这次贾玥见识到了易怒符的威力,这符箓远比他想象的厉害,能令人暴躁失控,吐露真言。虽不及真话符,却也足够惊人。
若在朝堂上对政敌使用,恐怕立即能掀起 ** 。上次获得的十张易怒符,如今还剩九张,足够用了。
见识符箓威力后,贾玥决定不再将其用于后宅之事。像招客符可直接用于苏氏布行,而易怒符、真话符、霉运符等,就留给那些想害自己之人,特别是当朝太师......
回到荣国府时,贾玥又遇见行色匆匆的贾赦,不知在忙些什么。
奇怪,贾赦今日怎么了?
贾玥微微蹙眉,瞥了眼身旁的小厮,随手抛出几粒碎银。
那小厮虽惊讶于他直呼贾赦名讳的胆量,却立刻堆起笑脸:玥少爷,老爷今早去了城央侯府,回来就变卖了些首饰,想必是侯爷邀他吃酒。二人素来走得近。
晓得了,退下吧。
贾玥若有所思地摩挲着下巴。
莫非...
贾赦也要分岁布这杯羹?
可笑。
那老东西从前动辄对原主拳脚相加,如今竟要蹚这浑水。想到这里,贾玥嘴角浮起冷笑。不若趁此机会,教他血本无归才好。
孝道?
那是什么东西。
回罢,袅袅。
武德园内,袅袅正忙着张罗饭食。贾母院里的婆子来请,贾玥只当耳旁风。横竖那些深宅妇人,不是盘算着嫡庶尊卑,就是暗地里使绊子。
饭毕早早歇下。
寅时三刻。
签到。
【铁浮屠千人,影卫十名,真言符十张】
【真言符:指定对象半时辰内言无不实】
贾玥眸光骤亮。
恰是时候。方雷那厮在地牢咬死不招,眼下倒要看看,究竟是太师那老狐狸,还是其他魑魅魍魉在背后弄鬼。
——虽说主和派那班人,幌子打得也太明显了些。
无人能断定此事是否与太师有关,就连那批袭击自己的黑衣人也未必是太师指使,很可能是他人设局陷害。朝堂之上风云变幻,稍有不慎便会深陷夺嫡之争与党争漩涡,落得粉身碎骨的下场。
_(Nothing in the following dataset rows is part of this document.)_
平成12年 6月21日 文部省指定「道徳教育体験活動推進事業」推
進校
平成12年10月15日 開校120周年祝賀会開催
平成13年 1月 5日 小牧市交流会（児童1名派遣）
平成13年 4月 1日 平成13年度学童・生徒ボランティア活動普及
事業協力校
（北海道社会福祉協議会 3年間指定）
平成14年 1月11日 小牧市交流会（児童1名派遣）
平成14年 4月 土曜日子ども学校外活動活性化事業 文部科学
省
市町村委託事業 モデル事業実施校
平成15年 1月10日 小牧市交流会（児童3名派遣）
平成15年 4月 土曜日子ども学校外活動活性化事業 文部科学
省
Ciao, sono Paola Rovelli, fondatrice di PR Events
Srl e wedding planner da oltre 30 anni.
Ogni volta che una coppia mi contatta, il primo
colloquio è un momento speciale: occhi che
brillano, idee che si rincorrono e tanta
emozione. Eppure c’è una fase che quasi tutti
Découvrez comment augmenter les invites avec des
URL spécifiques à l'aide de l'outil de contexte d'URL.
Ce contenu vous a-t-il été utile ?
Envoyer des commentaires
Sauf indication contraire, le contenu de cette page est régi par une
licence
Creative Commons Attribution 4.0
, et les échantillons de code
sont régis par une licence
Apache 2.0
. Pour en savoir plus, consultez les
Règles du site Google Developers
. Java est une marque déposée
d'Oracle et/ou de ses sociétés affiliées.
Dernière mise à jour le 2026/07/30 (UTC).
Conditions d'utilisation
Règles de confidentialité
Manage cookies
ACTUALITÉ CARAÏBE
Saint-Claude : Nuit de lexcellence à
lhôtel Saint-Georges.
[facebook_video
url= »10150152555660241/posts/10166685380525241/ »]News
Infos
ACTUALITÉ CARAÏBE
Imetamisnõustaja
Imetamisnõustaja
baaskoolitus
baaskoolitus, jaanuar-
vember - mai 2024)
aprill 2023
贾玥却毫无惧色。身负大宗师修为,手握三千大雪龙骑与铁浮屠军,他向来奉行以牙还牙之道。即便闹到御前,也敢不卖老皇帝的情面。
今日去监察司会会方雷,试试真话符的效力。贾玥正思忖间,府外突然传来喧哗:瑞大爷不行了!出门看时,贾代儒之孙贾瑞已然气绝。他心知这是王熙凤的手段,却无心过问——好色之徒自取 ** ,何须惋惜?只是遗憾未能遇见赠镜的癞头和尚与跛足道人,那两位或许已臻至超凡境界。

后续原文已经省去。